Because we are so spoiled with more dollars that we fail to see we are just ratcheting up society's supposed real "needs" verses "wants".
If this recession continues several more years, we will realize that all the "nice-to-haves" are no longer an option to purchase -- including more sidewalks, roads, jail cells, etc.
Cobb County Commissioners need to go on a lean, mean diet for good!!!
They make a wish list of their pet projects and that's what they cram down our throats.
If you lived here long enough you will remember that we were promised that after the first SPLOST was over there would be no school still using trailers, like that really happened.
Lee and Mathews were elected to serve the public, not the legislature or any bill it deliberates in session. Neither Lee nor Mathews are public servants.

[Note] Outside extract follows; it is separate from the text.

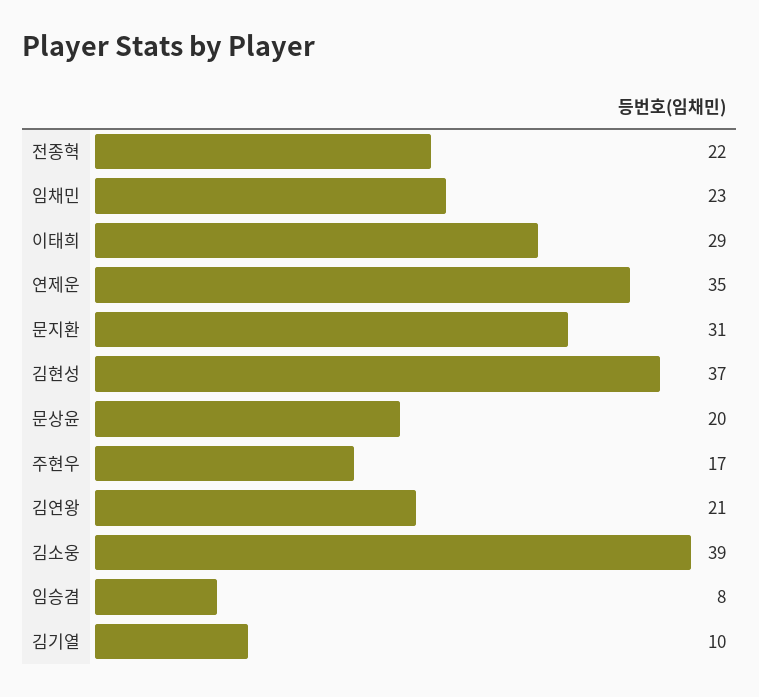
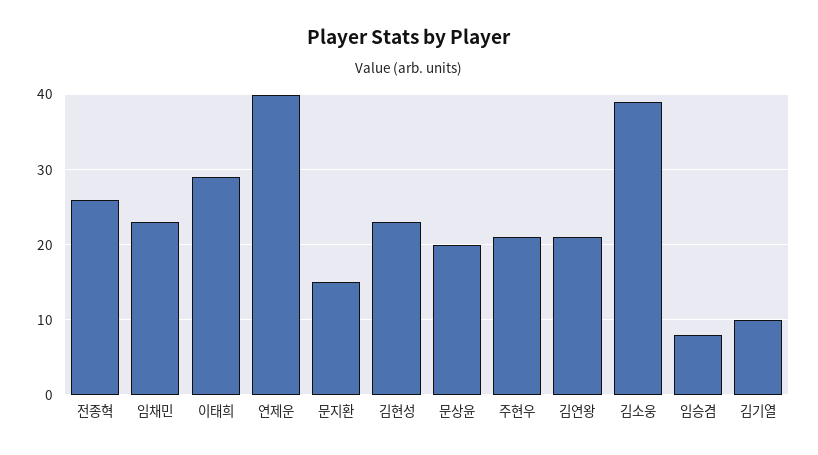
전종혁: 22 -> 26
연제운: 35 -> 40
문지환: 31 -> 15
김현성: 37 -> 23
주현우: 17 -> 21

They are politicians who serve the special interests who fund their campaigns. Lee's assertion that they will "have to" support the bill highlights that they have no grasp of who they are supposed to serve.
This will be just one more opportunity for the state government to avail itself of tax revenues collected in Cobb to redistribute.
The housing market has crashed, the unemployment has risen, our cost of living has risen. Nearly every county and city in the metro has cut their budget and services to the bare bone.
And now these dolts want us to support more taxes.
Wrong answer sports fans!!!!
No new taxes no new SPLOST. Pay as you go or do without!!!
Cobb citizens, while sitting in traffic jams on a daily basis,... just remember, (THEY) are watching you from their 'high-tech' newly built 5.5 MILLION DOLLAR SPLOST FUNDED transportation video room!